STATED EXERCISE 1:
In the article on Canada's anti-spam law, which US television show stopped letting Canadians take its online contestant test?

SOURCE TEXT:
╔══

Lawyers say the cost of retooling marketing programs has some US companies rethinking expansion
Canada’s stringent new anti-spam law claimed its first high-profile casualty recently: the US television show “Jeopardy!”
Citing “new rules” set down by the Canadian government, Jeopardy has excluded Canadians from taking the online test used to determine whether someone could become a contestant.
“As international laws governing how information is shared over the internet are ever-changing and complex, we are currently investigating how we can accept registrations from potential Canadian contestants,” the show said in a statement.
Canadian lawyers were stumped about exactly which element had the show’s counsel concerned, given Canada’s Anti-Spam Legislation (known as CASL) is consent-based. That means all Canadian applicants had to do when they applied is give their consent to be contacted.
While it will no doubt prove to be a tempest in a teapot, it underscores a very real problem: Roughly 18 months after coming into effect, changes to Canada’s anti-spam laws are sending up red flags in the US.
While cheered by many Canadians tired of having their private information used to cross-sell them on unsolicited products and services, the regime is so different from its US counterpart that it is costing this country business, according to some lawyers who work in the area.
Wendy Gross, co-chair of the technology group at Osler Hoskin & Harcourt LLP, says the legislation is so complicated that “it’s a barrier to setting up here.
“I’ve had some examples of clients where, when they’ve told about the extent to which they’d have to revise their processes in order to do business in Canada, have decided it’s not worth it.”
Martin Kratz, who leads the anti-spam practice group at Bennett Jones LLP, has also seen US businesses walk away from a potential Canadian foray over the new anti-spam requirements.
“For some US organizations, the cost of retooling and managing compliance along with the complexity and severe liability seems not worth the hassle for the small market,” he says.
David Fraser is an Internet, technology and privacy lawyer at McInnes Cooper in Halifax. A good chunk of his clients are non-Canadian companies doing business in Canada, he says, principally online but also in other forms, and “CASL is a mess frankly.
“Most of my clients face significant challenges wrapping their heads around it and also whether or not it’s worth their while to invest in modifying their systems and processes in order to offer services in the Canadian market. Retooling your systems involves a significant cost and, when you think about the size of the market here, we’re small potatoes.”
Fraser also has seen US companies walk away from potential expansion into Canada over the anti-spam requirements. “I have. I’ve had clients who have decided they’re not going to engage with, or market to, Canada. Some are actively avoiding Canadians.”
The tricky thing is, that’s not always possible.
US companies that collect customers’ email addresses, either in the US or online, may not realize someone who uses a Gmail or Hotmail account is based in Canada and may reach out with an email that allows the person to unsubscribe.

╚══

STATED EXERCISE 2:
Reproduce the whole listing of saved data entries below line for line, but leave out the pictures.

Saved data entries
╔══

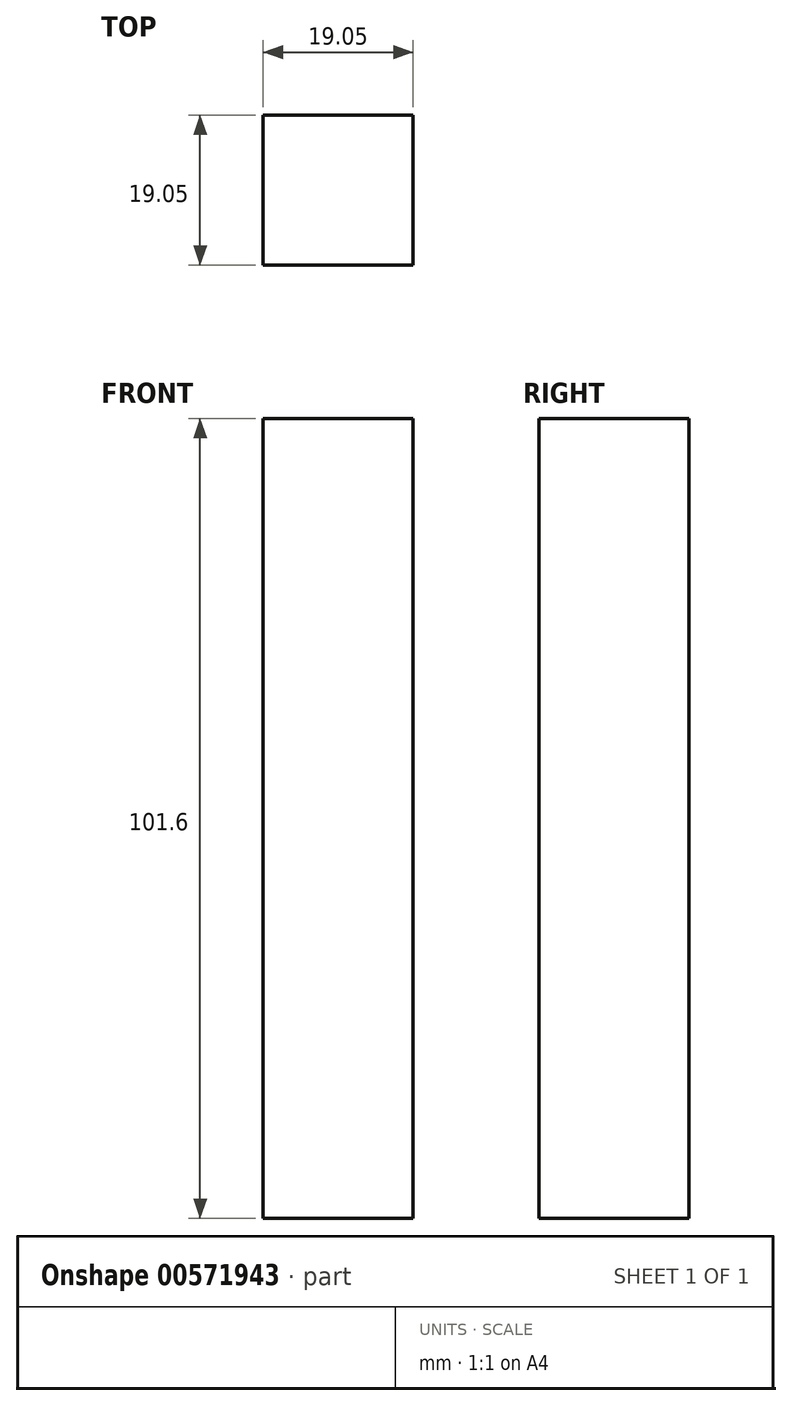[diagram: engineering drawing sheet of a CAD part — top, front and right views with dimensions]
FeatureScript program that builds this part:
annotation { "Feature Type Name" : "Feature", "Feature Type Description" : "" }
export const myFeature = defineFeature(function(context is Context, id is Id, definition is map)
    precondition{}
    {
        {
            var Q0;
            Q0=qCreatedBy(makeId("Front.planeOp"),FACE);
            var sketch = newSketch(context, id + "F0", { "sketchPlane" : qUnion([Q0])});
            skLineSegment(sketch, "E0.bottom", {"start": v(0, 0) * mm, "end": v(-19.05, 0) * mm});
            skLineSegment(sketch, "E0.top", {"start": v(0, 101.6) * mm, "end": v(-19.05, 101.6) * mm});
            skLineSegment(sketch, "E0.left", {"start": v(0, 0) * mm, "end": v(0, 101.6) * mm});
            skLineSegment(sketch, "E0.right", {"start": v(-19.05, 0) * mm, "end": v(-19.05, 101.6) * mm});
            skSolve(sketch);
        }
        {
            var Q0;
            Q0 = qSketchRegion(id + "F0", true);
            extrude(context, id + "F1", {"entities" : qUnion([Q0]), "depth" : 19.05 * mm, "offsetDistance" : 25.4 * mm});
        }
    });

╚══

RESPONSE 1:
"Jeopardy!"

RESPONSE 2:
[diagram: engineering drawing sheet of a CAD part — top, front and right views with dimensions]
FeatureScript program that builds this part:
annotation { "Feature Type Name" : "Feature", "Feature Type Description" : "" }
export const myFeature = defineFeature(function(context is Context, id is Id, definition is map)
    precondition{}
    {
        {
            var Q0;
            Q0=qCreatedBy(makeId("Front.planeOp"),FACE);
            var sketch = newSketch(context, id + "F0", { "sketchPlane" : qUnion([Q0])});
            skLineSegment(sketch, "E0.bottom", {"start": v(0, 0) * mm, "end": v(-19.05, 0) * mm});
            skLineSegment(sketch, "E0.top", {"start": v(0, 101.6) * mm, "end": v(-19.05, 101.6) * mm});
            skLineSegment(sketch, "E0.left", {"start": v(0, 0) * mm, "end": v(0, 101.6) * mm});
            skLineSegment(sketch, "E0.right", {"start": v(-19.05, 0) * mm, "end": v(-19.05, 101.6) * mm});
            skSolve(sketch);
        }
        {
            var Q0;
            Q0 = qSketchRegion(id + "F0", true);
            extrude(context, id + "F1", {"entities" : qUnion([Q0]), "depth" : 19.05 * mm, "offsetDistance" : 25.4 * mm});
        }
    });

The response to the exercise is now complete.